── Fragmento del texto ──

Tal como sucedió con la ley de urgente consideración, en la que se legisló sobre los más diversos temas (desde el aumento de penas mínimas para menores infractores, hasta los excrementos de mascotas en la vía pública), la reciente propuesta de ley presupuestaria se estructura también como una “ley ómnibus”, esto es, un sinfín de temas inconexos que dificulta la profundidad del análisis que requeriría cada uno por separado. Es así que encontramos, entre los 690 artículos de la ley de presupuesto, al 281, que establece que “las denominaciones asociadas a productos cárnicos y sus derivados, no podrán utilizarse para hacer publicidad o para comercializar alimentos que en su proporción sean mayoritariamente de origen vegetal”, con la aparente justificación de evitar inducir en error al consumidor, y aumentar su nivel de protección y sus posibilidades de elección consciente. En tal caso, ya no se podría etiquetar, por ejemplo, “hamburguesa de lentejas” o “chorizo de seitán”.

La iniciativa forma parte de una tendencia mundial que ha tenido éxito en la mayoría de los varios estados donde se ha propuesto, la cual da cuenta, una vez más, del poder de lobby global que posee la industria alimentaria, especialmente la que se sustenta en la explotación animal, que es a su vez la mayoría.1

Intentaremos proponer algunos elementos para refutar el mentado artículo y señalar algunas derivas.

Las palabras y las cosas

La discusión lingüística que suscita la iniciativa legal en cuestión lejos está de ser saldada únicamente dentro de la lexicología, es decir, el estudio de las relaciones entre los conceptos y las palabras. Antes bien, atañe a la sociolingüística, que analiza la mutua influencia entre los sistemas de signos y las formaciones sociales ‒nombrar es también un asunto político‒.

───
── Datos de origen ──

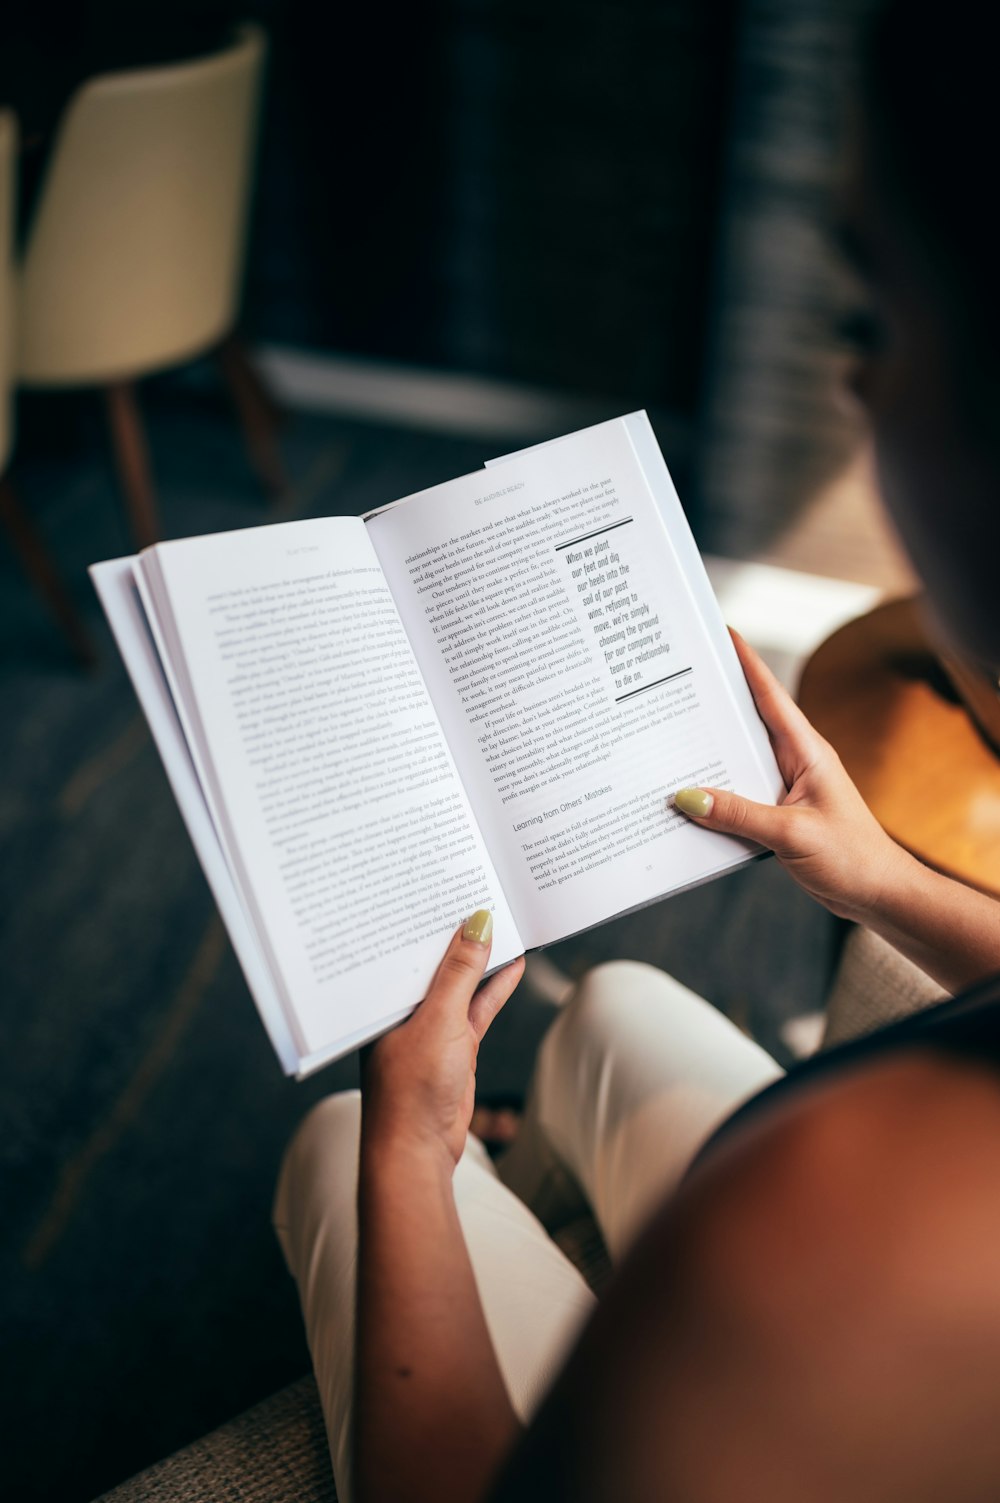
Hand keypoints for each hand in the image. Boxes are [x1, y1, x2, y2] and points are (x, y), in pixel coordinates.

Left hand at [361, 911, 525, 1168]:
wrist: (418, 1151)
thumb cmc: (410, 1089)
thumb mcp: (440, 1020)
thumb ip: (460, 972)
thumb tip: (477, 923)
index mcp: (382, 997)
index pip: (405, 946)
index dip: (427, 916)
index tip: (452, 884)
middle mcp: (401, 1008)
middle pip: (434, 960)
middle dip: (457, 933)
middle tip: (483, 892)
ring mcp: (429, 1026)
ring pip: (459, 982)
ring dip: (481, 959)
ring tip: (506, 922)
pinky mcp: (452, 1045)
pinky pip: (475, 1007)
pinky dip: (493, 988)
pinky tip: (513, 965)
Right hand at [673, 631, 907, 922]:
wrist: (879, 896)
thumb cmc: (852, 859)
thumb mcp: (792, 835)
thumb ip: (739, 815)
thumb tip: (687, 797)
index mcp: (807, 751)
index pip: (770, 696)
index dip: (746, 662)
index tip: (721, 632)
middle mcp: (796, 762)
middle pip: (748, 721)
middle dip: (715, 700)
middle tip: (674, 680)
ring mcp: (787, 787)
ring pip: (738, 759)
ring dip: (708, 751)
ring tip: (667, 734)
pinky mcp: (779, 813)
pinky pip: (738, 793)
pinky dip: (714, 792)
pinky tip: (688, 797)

───
── Datos de origen ──

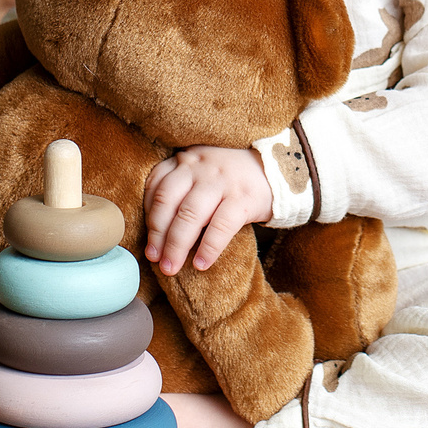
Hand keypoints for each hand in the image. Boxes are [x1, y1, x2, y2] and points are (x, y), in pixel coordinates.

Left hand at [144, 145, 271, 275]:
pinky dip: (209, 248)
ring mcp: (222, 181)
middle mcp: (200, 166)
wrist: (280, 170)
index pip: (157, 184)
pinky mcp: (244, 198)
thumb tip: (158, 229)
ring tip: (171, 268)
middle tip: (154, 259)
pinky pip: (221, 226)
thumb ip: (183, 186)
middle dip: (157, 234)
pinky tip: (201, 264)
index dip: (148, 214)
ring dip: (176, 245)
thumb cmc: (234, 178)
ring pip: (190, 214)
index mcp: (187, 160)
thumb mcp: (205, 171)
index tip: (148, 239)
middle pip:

───

▶ _Ejercicios propuestos_:
A - Copia el pasaje del texto sobre el artículo 281 de la ley de presupuesto que va desde "Las palabras y" hasta "un asunto político‒.", ambos incluidos, y reemplaza "lexicología" por "semántica".
B - Prosigue el texto sobre la prohibición de usar nombres de productos cárnicos en alimentos vegetales a partir de su última oración.
Los registros no hacen falta para esta actividad.

▶ _Respuestas del ejercicio_:
A -
Las palabras y las cosas

La discusión lingüística que suscita la iniciativa legal en cuestión lejos está de ser saldada únicamente dentro de la semántica, es decir, el estudio de las relaciones entre los conceptos y las palabras. Antes bien, atañe a la sociolingüística, que analiza la mutua influencia entre los sistemas de signos y las formaciones sociales ‒nombrar es también un asunto político‒.

B -
En este orden, puede pensarse el asunto como un caso de gobierno de la lengua en tanto que, mediante el artículo citado, el Estado intenta cristalizar determinados significados mediante una imposición legal. Esto no es de extrañar, en tanto lo ha hecho desde que está en su raíz imponer una lengua oficial, cuyo canon es “culto” y normalizado por reglas cuya vigilancia queda a cargo de expertos y autoridades. (En este mismo campo de problemas se inscribe el conflicto en torno al lenguaje inclusivo, que aquí no abordaremos).

Pero sucede que las imposiciones hechas sobre la lengua se dan de bruces con por lo menos dos dimensiones que dan cuenta de la vivacidad y mutabilidad permanentes del lenguaje, y en base a ellas puede esbozarse una crítica a la campaña censora.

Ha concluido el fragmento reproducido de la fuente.